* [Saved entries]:
▬▬▬▬▬▬▬▬▬▬
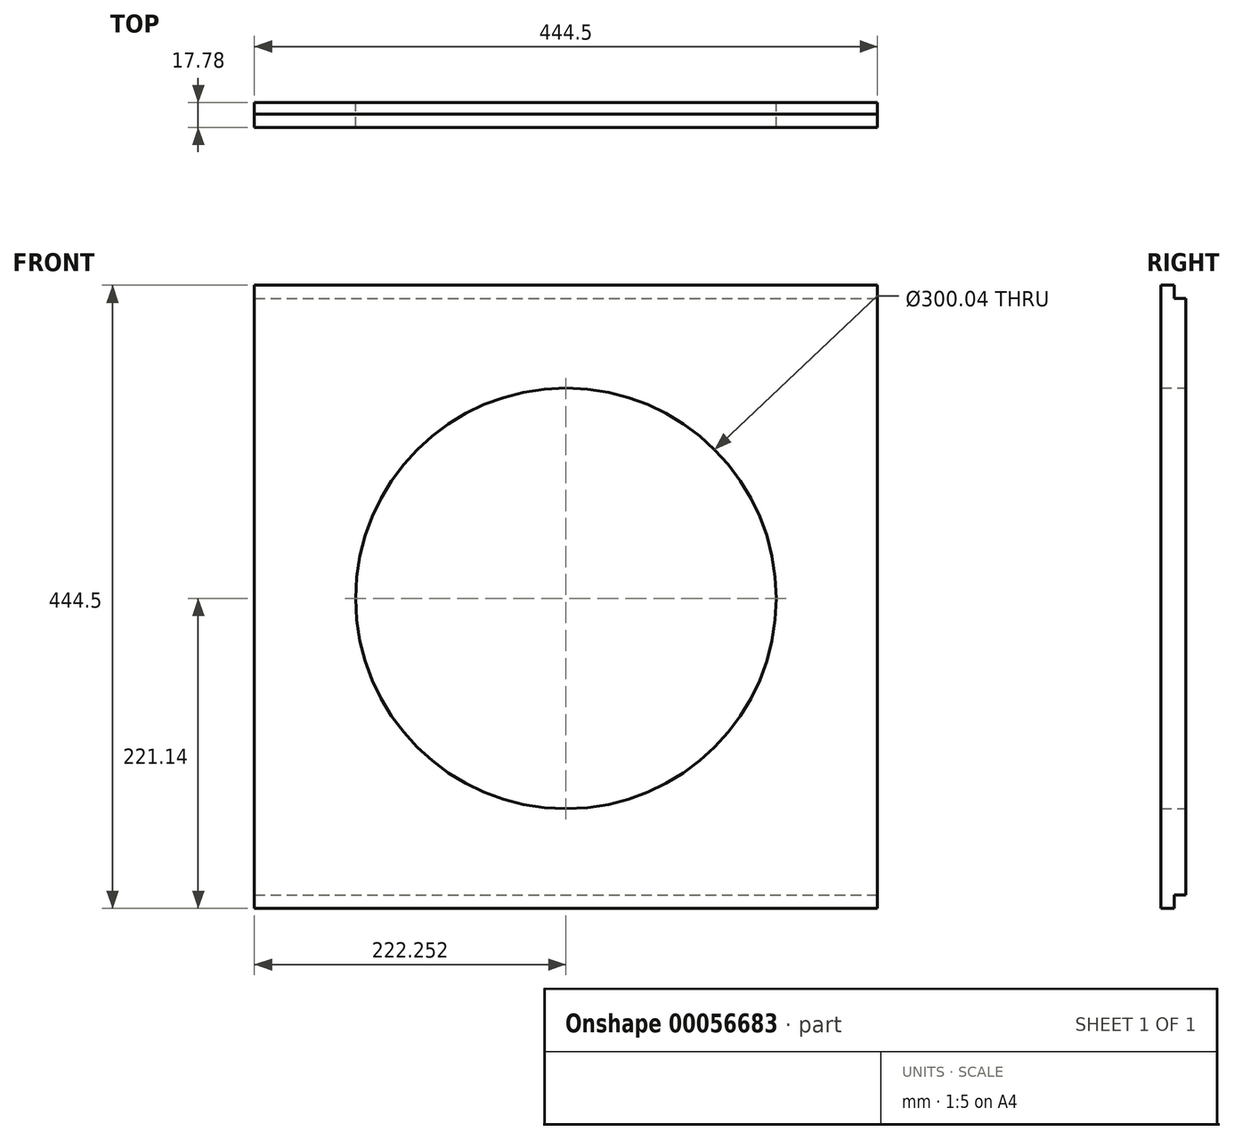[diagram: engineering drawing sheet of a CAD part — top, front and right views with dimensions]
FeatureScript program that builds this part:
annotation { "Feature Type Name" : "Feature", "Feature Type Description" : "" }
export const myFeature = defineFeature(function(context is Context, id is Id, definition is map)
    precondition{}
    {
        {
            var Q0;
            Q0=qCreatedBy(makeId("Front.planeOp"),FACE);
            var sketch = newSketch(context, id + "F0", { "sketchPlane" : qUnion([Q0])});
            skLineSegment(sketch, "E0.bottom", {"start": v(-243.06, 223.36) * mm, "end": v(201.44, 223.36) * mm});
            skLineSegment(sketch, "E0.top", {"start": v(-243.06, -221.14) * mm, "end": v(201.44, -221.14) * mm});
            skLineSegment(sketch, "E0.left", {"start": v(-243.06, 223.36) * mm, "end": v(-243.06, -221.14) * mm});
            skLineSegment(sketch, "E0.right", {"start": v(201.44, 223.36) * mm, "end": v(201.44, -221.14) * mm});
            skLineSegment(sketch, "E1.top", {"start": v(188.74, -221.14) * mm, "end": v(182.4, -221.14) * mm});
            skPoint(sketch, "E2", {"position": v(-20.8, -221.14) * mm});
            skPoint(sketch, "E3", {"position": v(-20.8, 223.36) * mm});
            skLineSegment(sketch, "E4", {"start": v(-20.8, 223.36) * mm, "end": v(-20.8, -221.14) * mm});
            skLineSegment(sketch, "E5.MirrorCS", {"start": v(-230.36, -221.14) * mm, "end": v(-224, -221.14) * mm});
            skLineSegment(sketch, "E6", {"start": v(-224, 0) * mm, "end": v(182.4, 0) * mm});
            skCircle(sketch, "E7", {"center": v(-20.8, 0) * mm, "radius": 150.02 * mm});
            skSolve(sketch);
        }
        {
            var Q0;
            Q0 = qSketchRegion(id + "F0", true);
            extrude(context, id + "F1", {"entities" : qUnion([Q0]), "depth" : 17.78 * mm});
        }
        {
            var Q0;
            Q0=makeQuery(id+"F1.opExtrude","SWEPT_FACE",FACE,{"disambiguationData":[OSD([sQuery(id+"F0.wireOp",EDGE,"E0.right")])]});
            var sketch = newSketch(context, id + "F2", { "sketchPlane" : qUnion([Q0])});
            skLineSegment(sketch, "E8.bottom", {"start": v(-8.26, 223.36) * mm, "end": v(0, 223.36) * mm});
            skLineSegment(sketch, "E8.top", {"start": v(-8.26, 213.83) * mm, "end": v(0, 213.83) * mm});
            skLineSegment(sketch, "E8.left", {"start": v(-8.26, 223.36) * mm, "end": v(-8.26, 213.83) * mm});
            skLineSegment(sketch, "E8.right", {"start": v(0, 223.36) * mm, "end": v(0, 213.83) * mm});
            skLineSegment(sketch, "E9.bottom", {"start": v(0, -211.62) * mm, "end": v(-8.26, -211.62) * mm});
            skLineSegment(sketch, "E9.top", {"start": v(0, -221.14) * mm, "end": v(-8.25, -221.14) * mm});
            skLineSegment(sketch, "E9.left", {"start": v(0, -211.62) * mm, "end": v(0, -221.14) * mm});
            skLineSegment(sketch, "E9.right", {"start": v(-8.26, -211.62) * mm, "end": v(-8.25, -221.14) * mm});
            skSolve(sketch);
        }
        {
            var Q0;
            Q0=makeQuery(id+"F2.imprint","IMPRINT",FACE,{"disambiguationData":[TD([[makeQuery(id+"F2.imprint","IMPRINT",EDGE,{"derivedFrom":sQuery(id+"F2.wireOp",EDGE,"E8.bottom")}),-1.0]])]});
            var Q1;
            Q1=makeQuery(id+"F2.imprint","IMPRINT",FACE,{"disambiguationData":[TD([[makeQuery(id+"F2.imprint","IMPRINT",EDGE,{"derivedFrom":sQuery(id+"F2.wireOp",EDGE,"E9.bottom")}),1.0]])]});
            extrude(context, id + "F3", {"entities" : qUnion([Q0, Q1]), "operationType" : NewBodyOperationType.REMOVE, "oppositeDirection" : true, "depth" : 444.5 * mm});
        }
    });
▬▬▬▬▬▬▬▬▬▬
* [Exercise details]: Gather each line of the entries above that contains the string "depth", and copy those lines without alteration.

* [Response below]:
            extrude(context, id + "F1", {"entities" : qUnion([Q0]), "depth" : 17.78 * mm});
            extrude(context, id + "F3", {"entities" : qUnion([Q0, Q1]), "operationType" : NewBodyOperationType.REMOVE, "oppositeDirection" : true, "depth" : 444.5 * mm});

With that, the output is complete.